By the murder-and-porn standard, the stories can seem bland and even boring. Yet humdrum Dave and Morley have comforted listeners to McLean’s radio program for over twenty-five years and have made the Vinyl Cafe books, like the 1999 Leacock Medal winner, bestsellers.
 
          McLean’s radio delivery adds a lot, and although his voice floats faintly in the back of your head, a book will disappoint CBC fans who like McLean in audio form.
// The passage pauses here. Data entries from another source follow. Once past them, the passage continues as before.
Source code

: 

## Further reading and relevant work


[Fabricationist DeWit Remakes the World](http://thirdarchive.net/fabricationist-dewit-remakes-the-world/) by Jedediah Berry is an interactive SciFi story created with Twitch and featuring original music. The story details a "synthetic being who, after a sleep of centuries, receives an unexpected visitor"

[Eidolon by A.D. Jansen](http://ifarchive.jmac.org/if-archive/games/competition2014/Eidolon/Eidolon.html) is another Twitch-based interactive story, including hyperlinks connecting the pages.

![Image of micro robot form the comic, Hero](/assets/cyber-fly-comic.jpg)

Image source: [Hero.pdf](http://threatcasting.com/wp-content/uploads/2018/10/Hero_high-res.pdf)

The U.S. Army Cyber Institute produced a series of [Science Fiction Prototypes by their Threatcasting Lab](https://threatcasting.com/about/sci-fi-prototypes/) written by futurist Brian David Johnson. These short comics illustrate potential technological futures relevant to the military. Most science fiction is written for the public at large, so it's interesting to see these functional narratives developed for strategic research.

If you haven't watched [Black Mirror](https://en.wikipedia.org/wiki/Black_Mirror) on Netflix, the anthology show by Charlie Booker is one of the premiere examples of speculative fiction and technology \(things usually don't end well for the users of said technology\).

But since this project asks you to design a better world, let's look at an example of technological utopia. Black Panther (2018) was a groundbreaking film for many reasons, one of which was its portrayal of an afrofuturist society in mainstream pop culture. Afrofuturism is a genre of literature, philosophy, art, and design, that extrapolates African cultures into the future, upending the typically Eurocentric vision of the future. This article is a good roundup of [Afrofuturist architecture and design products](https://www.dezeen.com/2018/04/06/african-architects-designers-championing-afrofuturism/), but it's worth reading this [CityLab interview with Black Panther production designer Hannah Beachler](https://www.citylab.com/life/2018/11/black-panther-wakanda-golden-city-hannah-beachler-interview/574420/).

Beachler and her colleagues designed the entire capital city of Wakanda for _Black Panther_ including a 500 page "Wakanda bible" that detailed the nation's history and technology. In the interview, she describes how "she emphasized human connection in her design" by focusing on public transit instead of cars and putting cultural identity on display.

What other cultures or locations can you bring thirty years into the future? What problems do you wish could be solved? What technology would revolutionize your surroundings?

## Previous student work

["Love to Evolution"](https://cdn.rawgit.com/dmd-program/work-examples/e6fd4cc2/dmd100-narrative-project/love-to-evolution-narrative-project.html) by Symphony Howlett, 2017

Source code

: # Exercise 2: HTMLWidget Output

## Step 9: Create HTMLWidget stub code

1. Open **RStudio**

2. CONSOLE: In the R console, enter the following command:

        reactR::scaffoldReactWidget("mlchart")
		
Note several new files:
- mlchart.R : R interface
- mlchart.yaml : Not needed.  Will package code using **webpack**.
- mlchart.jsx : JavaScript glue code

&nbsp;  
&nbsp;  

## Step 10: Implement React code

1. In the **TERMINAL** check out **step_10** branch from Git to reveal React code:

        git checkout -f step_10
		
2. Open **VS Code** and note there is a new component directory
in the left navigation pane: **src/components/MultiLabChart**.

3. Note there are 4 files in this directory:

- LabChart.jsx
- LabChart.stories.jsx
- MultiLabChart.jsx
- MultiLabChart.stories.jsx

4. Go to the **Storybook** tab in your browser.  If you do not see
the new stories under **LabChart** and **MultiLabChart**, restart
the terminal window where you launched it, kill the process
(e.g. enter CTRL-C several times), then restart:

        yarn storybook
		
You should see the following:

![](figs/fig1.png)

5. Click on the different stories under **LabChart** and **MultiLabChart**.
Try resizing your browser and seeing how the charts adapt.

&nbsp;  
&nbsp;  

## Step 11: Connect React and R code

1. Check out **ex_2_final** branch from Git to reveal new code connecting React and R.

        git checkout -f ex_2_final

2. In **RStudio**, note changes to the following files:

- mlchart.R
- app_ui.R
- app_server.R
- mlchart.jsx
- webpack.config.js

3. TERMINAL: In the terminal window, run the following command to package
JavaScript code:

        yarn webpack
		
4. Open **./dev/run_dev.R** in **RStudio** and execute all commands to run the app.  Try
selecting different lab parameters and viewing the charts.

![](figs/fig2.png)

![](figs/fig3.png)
But for the humour student in me, the text in isolation made it easier to consider the patterns and analyze the appeal.
 
          After putting the book down, I realized that many Canadian readers could probably recite the story line, characters, and incidents of each episode in greater detail than they might recall burn-into-your-brain dramas designed to titillate and traumatize.

           One reason for this lies in the Canadian flavour of what writing scholars call “profluence,” the cause-and-effect sequence of events that readers willingly buy into. For many, the simple Vinyl Cafe tales have a familiarity that gives the flow a logical feel and that slips easily into the average Canadian mind. 
 
          Because Dave, the husband and father, usually screws up in the Vinyl Cafe, I tremble, thinking that McLean’s stories could be popular because there are so many men out there like Dave with partners who see themselves as Morley. But maybe.
 
          In each story, McLean describes intentions and decisions that make it easy to cast thoughts ahead in anticipation while, at the same time, turning the pages in anxiety. Canadians feel anxious because they care about what is going to happen next. They care because Dave and Morley are so darn nice.
 
          Dave wants to keep his daughter safe and to save time, so he locks his keys and kid in the car. He sticks his tongue to the frosty TV antenna when boyhood curiosities blend with adult defiance. Dave feigns illness to spend an amorous day with Morley after fifteen years of marriage, and this decision leads to a visit from his concerned mother-in-law. Perhaps people laugh because they can laugh at themselves, and if this quality defines Canadians, it’s not such a bad thing.

          Still, even with this cause-and-effect flow and ability to pull readers along, more drama and action would enliven these stories, and maybe McLean should conjure up at least a few that mix Dave and Morley with alcoholic hallucinations, murder, and bizarre porn.
 
          While I reviewed these questions and wondered how far to pursue the issue, an admitted Vinyl Cafe listener who identifies with one of the characters and who happens to share my bed and bookcase, provided me with guidance. I asked whether one could explain the phenomenon by describing Vinyl Cafe fans like her as typical, “boring” Canadians.
 
          “Well, I suppose,” she said, adding: “So, what then do you call someone who spends his time analyzing and deconstructing the Vinyl Cafe?”
         
Writing Exercise
Tell a story about doing your laundry in a way that makes readers tense.